### Work task A
From the page on the State Legal Services Authority, copy the passage that starts at the words "The state authority has" and ends after the words "time to time.".

### Page extract
↓↓↓

State Legal Services Authority 

Members of SLSA 

Members of HCLSC

  1. Chief justice of the High court as the patron-in-chief.
  2. A judge of the High Court nominated by the governor as the executive chairman.
  3. Other members nominated by the state government in consultation with Chief Justice of High Court.
  1. Judge of High Court as its chairman. 
  2. Other members are prescribed by the state authority and nominated by the Chief Justice of the High Court. 


The state authority has the responsibility to give effect to the directions issued by the Central authority. It provides legal services like the central authority and also conducts Lok Adalats. Besides this the authority also has other functions as follow:

  1. Give legal services to persons who satisfy the criteria under the act. 
  2. Conduct Lok Adalats for all types of cases 
  3. Undertake preventive and strategic Legal Aid programs.
  4. Perform other functions as notified by the central authority to the state authority from time to time.

↑↑↑

### Records provided
↓↓↓

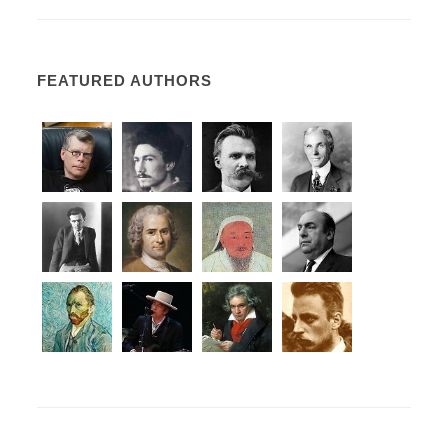
FEATURED AUTHORS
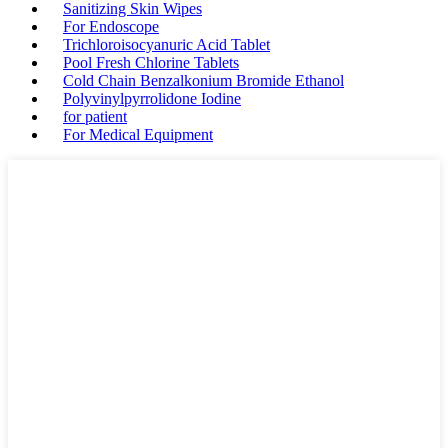
Sanitizing Skin Wipes
For Endoscope
Trichloroisocyanuric Acid Tablet
Pool Fresh Chlorine Tablets
Cold Chain Benzalkonium Bromide Ethanol
Polyvinylpyrrolidone Iodine
for patient
For Medical Equipment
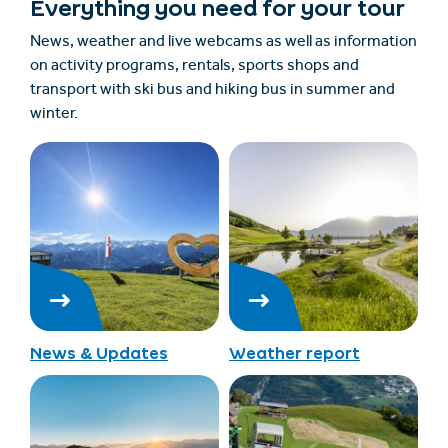
Everything you need for your tour
News, weather and live webcams as well as information
on activity programs, rentals, sports shops and
transport with ski bus and hiking bus in summer and
winter.
News & Updates
Weather report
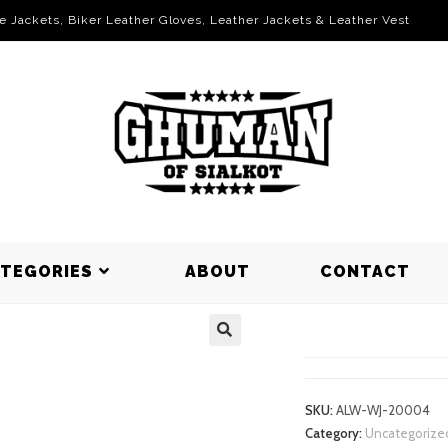
le Jackets, Biker Leather Gloves, Leather Jackets & Leather Vest
ATEGORIES
ABOUT
CONTACT
WORKING J
SKU:
ALW-WJ-20004
Category:
Uncategorize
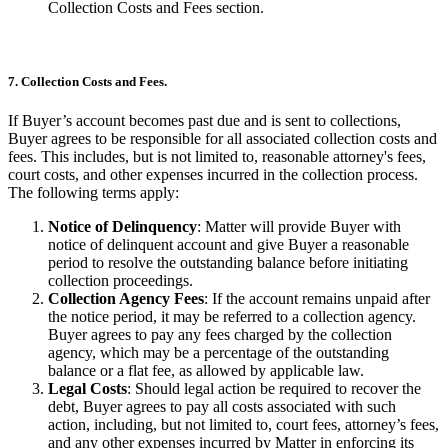
Collection Costs and Fees section.
7. Collection Costs and Fees.
If Buyer’s account becomes past due and is sent to collections,
Buyer agrees to be responsible for all associated collection costs and
fees. This includes, but is not limited to, reasonable attorney's fees,
court costs, and other expenses incurred in the collection process.
The following terms apply:
Notice of Delinquency
: Matter will provide Buyer with
notice of delinquent account and give Buyer a reasonable
period to resolve the outstanding balance before initiating
collection proceedings.
Collection Agency Fees
: If the account remains unpaid after
the notice period, it may be referred to a collection agency.
Buyer agrees to pay any fees charged by the collection
agency, which may be a percentage of the outstanding
balance or a flat fee, as allowed by applicable law.
Legal Costs
: Should legal action be required to recover the
debt, Buyer agrees to pay all costs associated with such
action, including, but not limited to, court fees, attorney’s fees,
and any other expenses incurred by Matter in enforcing its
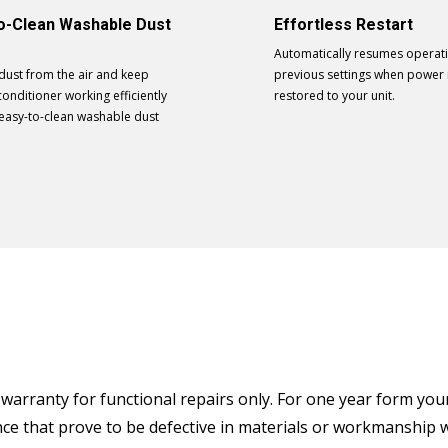
o-Clean Washable Dust
Effortless Restart
Automatically resumes operatin
dust from the air and keep
previous settings when power 
conditioner working efficiently
restored to your unit.
 easy-to-clean washable dust
arranty for functional repairs only. For one year form your o
ance that prove to be defective in materials or workmanship 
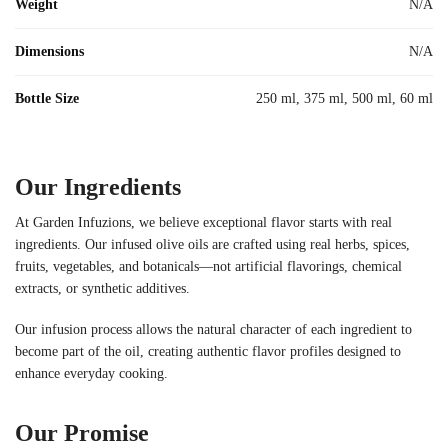
Weight
N/A
Dimensions
N/A
Bottle Size
250 ml, 375 ml, 500 ml, 60 ml
Our Ingredients
At Garden Infuzions, we believe exceptional flavor starts with real
ingredients. Our infused olive oils are crafted using real herbs, spices,
fruits, vegetables, and botanicals—not artificial flavorings, chemical
extracts, or synthetic additives.
Our infusion process allows the natural character of each ingredient to
become part of the oil, creating authentic flavor profiles designed to
enhance everyday cooking.
Our Promise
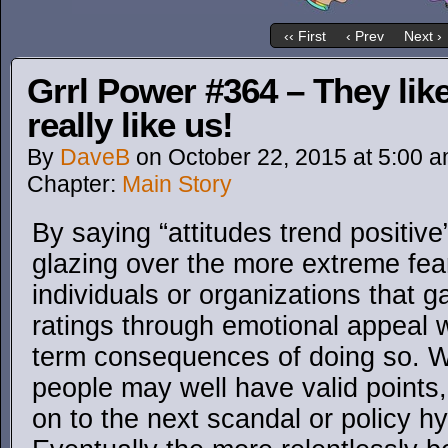
‹‹ First
‹ Prev
Next ›
Grrl Power #364 – They lik
really like us!
By
DaveB
on
October 22, 2015
at
5:00 
Chapter:
Main Story
By saying “attitudes trend positive
glazing over the more extreme fe
individuals or organizations that ga
ratings through emotional appeal w
term consequences of doing so. W
people may well have valid points
on to the next scandal or policy h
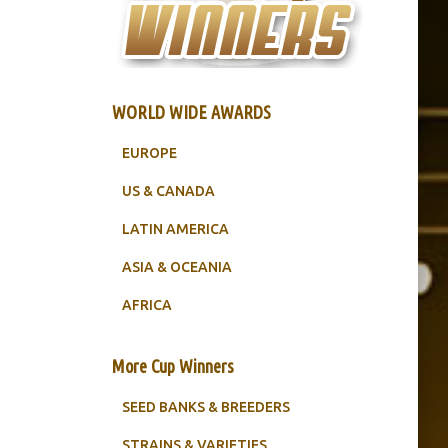
WORLD WIDE AWARDS
EUROPE
US & CANADA
LATIN AMERICA
ASIA & OCEANIA
AFRICA
More Cup Winners
SEED BANKS & BREEDERS
STRAINS & VARIETIES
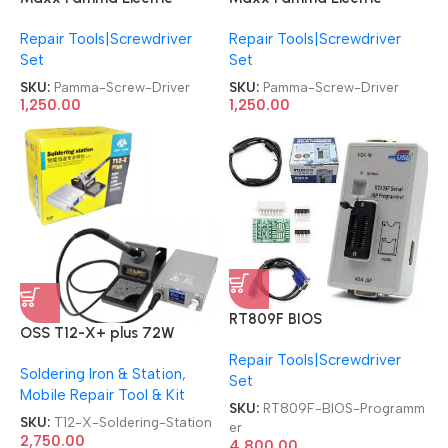
Screwdriver Mini
Screwdriver Mini
Repair Tools|Screwdriver
Repair Tools|Screwdriver
Chargeable Screw Driver
Chargeable Screw Driver
Set
Set
SKU:
Pamma-Screw-Driver
SKU:
Pamma-Screw-Driver
1,250.00
1,250.00
RT809F BIOS
OSS T12-X+ plus 72W
PROGRAMMER 2 Socket
Automatic Sleep Digital
Repair Tools|Screwdriver
LED/LCD TV & Motherboard
Soldering Iron & Station
,
Intelligent Soldering Station
Set
Service ISP Multi-Function
Mobile Repair Tool & Kit
Special Programmer
SKU:
RT809F-BIOS-Programm
SKU:
T12-X-Soldering-Station
er
2,750.00
4,800.00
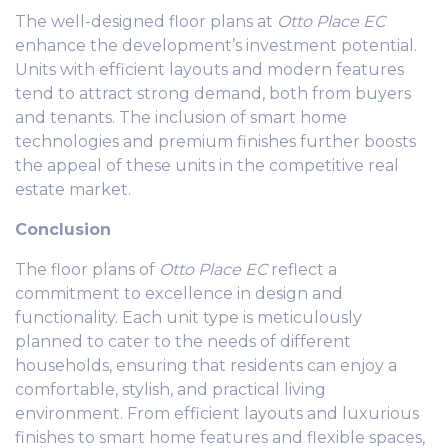
The well-designed floor plans at
Otto Place EC
enhance the development’s investment potential.
Units with efficient layouts and modern features
tend to attract strong demand, both from buyers
and tenants. The inclusion of smart home
technologies and premium finishes further boosts
the appeal of these units in the competitive real
estate market.
Conclusion
The floor plans of
Otto Place EC
reflect a
commitment to excellence in design and
functionality. Each unit type is meticulously
planned to cater to the needs of different
households, ensuring that residents can enjoy a
comfortable, stylish, and practical living
environment. From efficient layouts and luxurious
finishes to smart home features and flexible spaces,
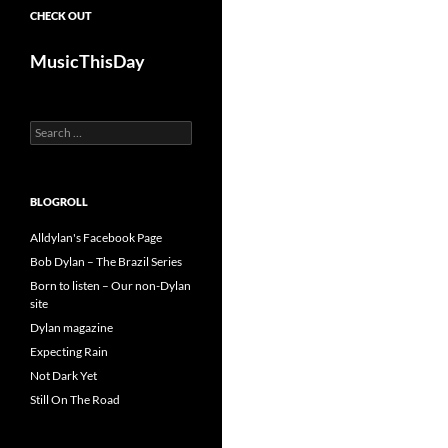
CHECK OUT
MusicThisDay
Search
for:
BLOGROLL
Alldylan's Facebook Page
Bob Dylan – The Brazil Series
Born to listen – Our non-Dylan
site
Dylan magazine
Expecting Rain
Not Dark Yet
Still On The Road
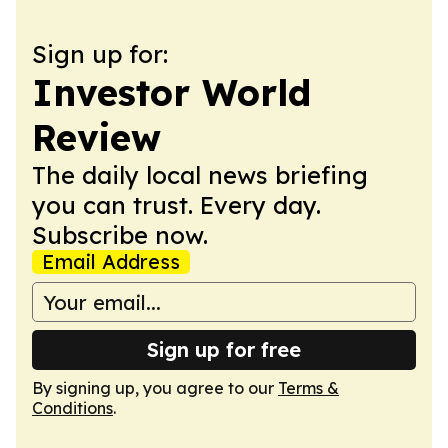
Sign up for:
Investor World
Review
The daily local news briefing
you can trust. Every day.
Subscribe now.
Email Address
Sign up for free
By signing up, you agree to our
Terms &
Conditions
.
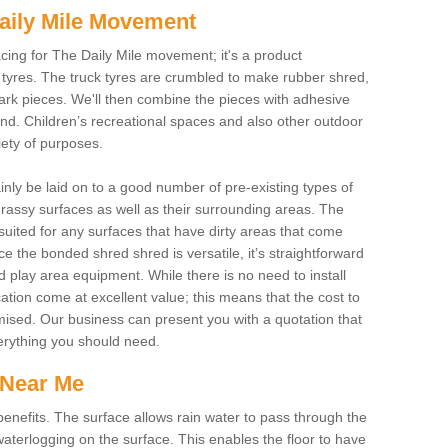
aily Mile Movement
cing for The Daily Mile movement; it's a product
tyres. The truck tyres are crumbled to make rubber shred,
ark pieces. We'll then combine the pieces with adhesive
und. Children’s recreational spaces and also other outdoor
riety of purposes.
ainly be laid on to a good number of pre-existing types of
assy surfaces as well as their surrounding areas. The
suited for any surfaces that have dirty areas that come
e the bonded shred shred is versatile, it’s straightforward
d play area equipment. While there is no need to install
cation come at excellent value; this means that the cost to
imised. Our business can present you with a quotation that
verything you should need.
 Near Me
nefits. The surface allows rain water to pass through the
aterlogging on the surface. This enables the floor to have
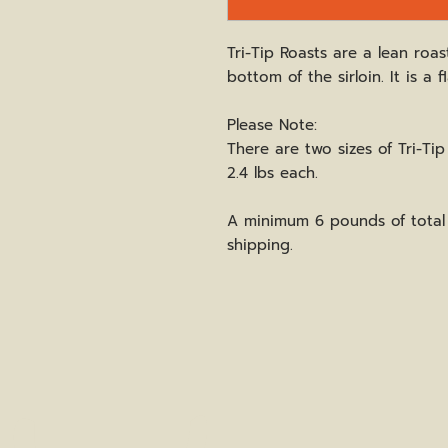
Tri-Tip Roasts are a lean roas
bottom of the sirloin. It is a 
Please Note:
There are two sizes of Tri-Tip a
2.4 lbs each.
A minimum 6 pounds of total 
shipping.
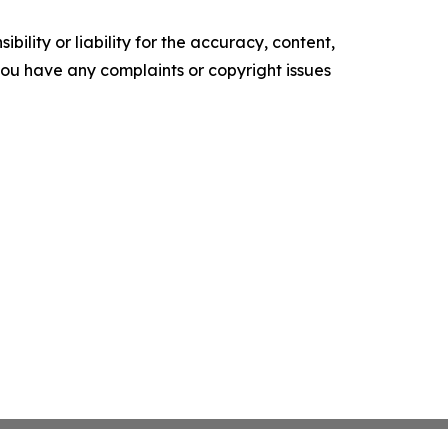
ility or liability for the accuracy, content,
f you have any complaints or copyright issues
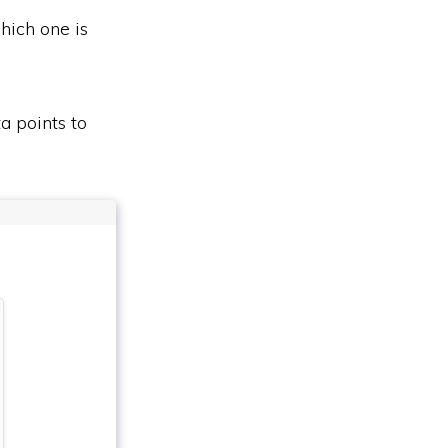
hich one is
a points to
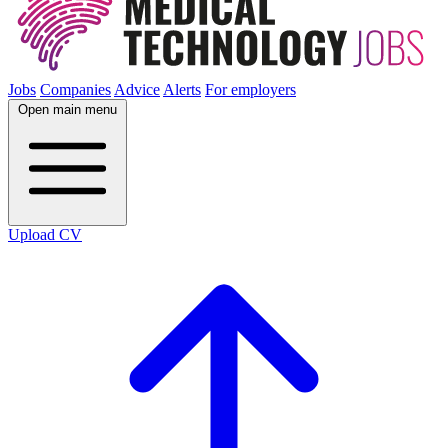
Jobs
Companies
Advice
Alerts
For employers
Open main menu
Upload CV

↑↑↑

### Work task B
Format the lines of the rows as a JSON list of strings, one string per line and no blank lines. Start at the line that contains "ility or liability", continue through the last line of the rows, and leave out the picture markers.

### Task solution A
The state authority has the responsibility to give effect to the directions issued by the Central authority. It provides legal services like the central authority and also conducts Lok Adalats. Besides this the authority also has other functions as follow:

  1. Give legal services to persons who satisfy the criteria under the act. 
  2. Conduct Lok Adalats for all types of cases 
  3. Undertake preventive and strategic Legal Aid programs.
  4. Perform other functions as notified by the central authority to the state authority from time to time.

### Task solution B
[
  "ility or liability for the accuracy, content,",
  "f you have any complaints or copyright issues",
  "hich one is",
  "a points to",
  "Jobs",
  "Companies",
  "Advice",
  "Alerts",
  "For employers",
  "Open main menu",
  "Upload CV"
]